[TASK DIRECTIONS]
Each entry should be written out again exactly, so that nothing is lost.

[STUDY MATERIAL]
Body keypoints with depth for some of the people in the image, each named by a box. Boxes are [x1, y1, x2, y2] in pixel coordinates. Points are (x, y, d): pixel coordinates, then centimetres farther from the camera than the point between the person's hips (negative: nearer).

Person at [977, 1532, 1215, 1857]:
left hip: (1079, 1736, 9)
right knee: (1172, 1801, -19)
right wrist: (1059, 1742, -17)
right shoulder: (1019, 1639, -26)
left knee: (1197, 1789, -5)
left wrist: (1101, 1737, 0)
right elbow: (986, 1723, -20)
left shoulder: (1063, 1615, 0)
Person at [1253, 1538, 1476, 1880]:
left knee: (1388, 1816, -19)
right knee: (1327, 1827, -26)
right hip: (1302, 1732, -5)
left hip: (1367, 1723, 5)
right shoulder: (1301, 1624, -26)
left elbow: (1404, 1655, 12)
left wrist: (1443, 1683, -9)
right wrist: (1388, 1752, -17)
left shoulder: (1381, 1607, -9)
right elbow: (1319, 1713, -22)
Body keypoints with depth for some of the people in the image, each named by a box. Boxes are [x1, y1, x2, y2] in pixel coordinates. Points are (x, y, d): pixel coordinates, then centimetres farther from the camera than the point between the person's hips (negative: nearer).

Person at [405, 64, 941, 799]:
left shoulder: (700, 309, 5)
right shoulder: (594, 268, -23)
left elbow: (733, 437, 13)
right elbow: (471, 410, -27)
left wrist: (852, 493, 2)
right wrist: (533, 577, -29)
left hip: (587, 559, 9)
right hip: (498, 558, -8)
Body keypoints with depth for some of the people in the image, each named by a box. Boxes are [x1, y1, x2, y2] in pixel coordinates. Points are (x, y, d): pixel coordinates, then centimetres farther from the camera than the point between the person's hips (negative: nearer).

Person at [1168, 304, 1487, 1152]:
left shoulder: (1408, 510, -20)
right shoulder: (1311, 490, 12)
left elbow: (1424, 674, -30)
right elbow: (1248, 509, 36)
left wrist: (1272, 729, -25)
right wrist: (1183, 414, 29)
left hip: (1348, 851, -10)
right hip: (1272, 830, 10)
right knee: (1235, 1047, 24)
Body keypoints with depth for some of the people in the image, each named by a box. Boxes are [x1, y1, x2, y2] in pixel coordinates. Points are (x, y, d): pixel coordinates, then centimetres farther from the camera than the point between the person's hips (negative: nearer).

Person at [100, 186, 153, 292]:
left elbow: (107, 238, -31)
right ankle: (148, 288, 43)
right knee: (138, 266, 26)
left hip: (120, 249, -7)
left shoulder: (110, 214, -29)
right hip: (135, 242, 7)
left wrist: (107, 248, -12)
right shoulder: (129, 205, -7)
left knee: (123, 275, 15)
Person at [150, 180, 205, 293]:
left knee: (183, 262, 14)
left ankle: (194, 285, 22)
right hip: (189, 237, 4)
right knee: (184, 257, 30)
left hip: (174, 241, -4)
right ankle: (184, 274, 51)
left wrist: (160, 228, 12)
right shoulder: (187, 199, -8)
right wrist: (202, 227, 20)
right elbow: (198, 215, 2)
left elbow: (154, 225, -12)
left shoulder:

[RESPONSE]
Body keypoints with depth for some of the people in the image, each named by a box. Boxes are [x1, y1, x2, y2] in pixel coordinates. Points are (x, y, d): pixel coordinates, then centimetres farther from the camera than the point between the person's hips (negative: nearer).

Person at [977, 1532, 1215, 1857]:
left hip: (1079, 1736, 9)
right knee: (1172, 1801, -19)
right wrist: (1059, 1742, -17)
right shoulder: (1019, 1639, -26)
left knee: (1197, 1789, -5)
left wrist: (1101, 1737, 0)
right elbow: (986, 1723, -20)
left shoulder: (1063, 1615, 0)
Person at [1253, 1538, 1476, 1880]:
left knee: (1388, 1816, -19)
right knee: (1327, 1827, -26)
right hip: (1302, 1732, -5)
left hip: (1367, 1723, 5)
right shoulder: (1301, 1624, -26)
left elbow: (1404, 1655, 12)
left wrist: (1443, 1683, -9)
right wrist: (1388, 1752, -17)
left shoulder: (1381, 1607, -9)
right elbow: (1319, 1713, -22)
Body keypoints with depth for some of the people in the image, each named by a box. Boxes are [x1, y1, x2, y2] in pixel coordinates. Points are (x, y, d): pixel coordinates, then centimetres farther from the camera than the point between the person's hips (negative: nearer).

Person at [405, 64, 941, 799]:
left shoulder: (700, 309, 5)
right shoulder: (594, 268, -23)
left elbow: (733, 437, 13)
right elbow: (471, 410, -27)
left wrist: (852, 493, 2)
right wrist: (533, 577, -29)
left hip: (587, 559, 9)
right hip: (498, 558, -8)
Body keypoints with depth for some of the people in the image, each named by a box. Boxes are [x1, y1, x2, y2] in pixel coordinates. Points are (x, y, d): pixel coordinates, then centimetres farther from the camera than the point between the person's hips (negative: nearer).

Person at [1168, 304, 1487, 1152]:
left shoulder: (1408, 510, -20)
right shoulder: (1311, 490, 12)
left elbow: (1424, 674, -30)
right elbow: (1248, 509, 36)
left wrist: (1272, 729, -25)
right wrist: (1183, 414, 29)
left hip: (1348, 851, -10)
right hip: (1272, 830, 10)
right knee: (1235, 1047, 24)
Body keypoints with depth for some of the people in the image, each named by a box. Boxes are [x1, y1, x2, y2] in pixel coordinates. Points are (x, y, d): pixel coordinates, then centimetres farther from the camera than the point between the person's hips (negative: nearer).

Person at [100, 186, 153, 292]:
left elbow: (107, 238, -31)
right ankle: (148, 288, 43)
right knee: (138, 266, 26)
left hip: (120, 249, -7)
left shoulder: (110, 214, -29)
right hip: (135, 242, 7)
left wrist: (107, 248, -12)
right shoulder: (129, 205, -7)
left knee: (123, 275, 15)
Person at [150, 180, 205, 293]:
left knee: (183, 262, 14)
left ankle: (194, 285, 22)
right hip: (189, 237, 4)
right knee: (184, 257, 30)
left hip: (174, 241, -4)
right ankle: (184, 274, 51)
left wrist: (160, 228, 12)
right shoulder: (187, 199, -8)
right wrist: (202, 227, 20)
right elbow: (198, 215, 2)
left elbow: (154, 225, -12)
left shoulder:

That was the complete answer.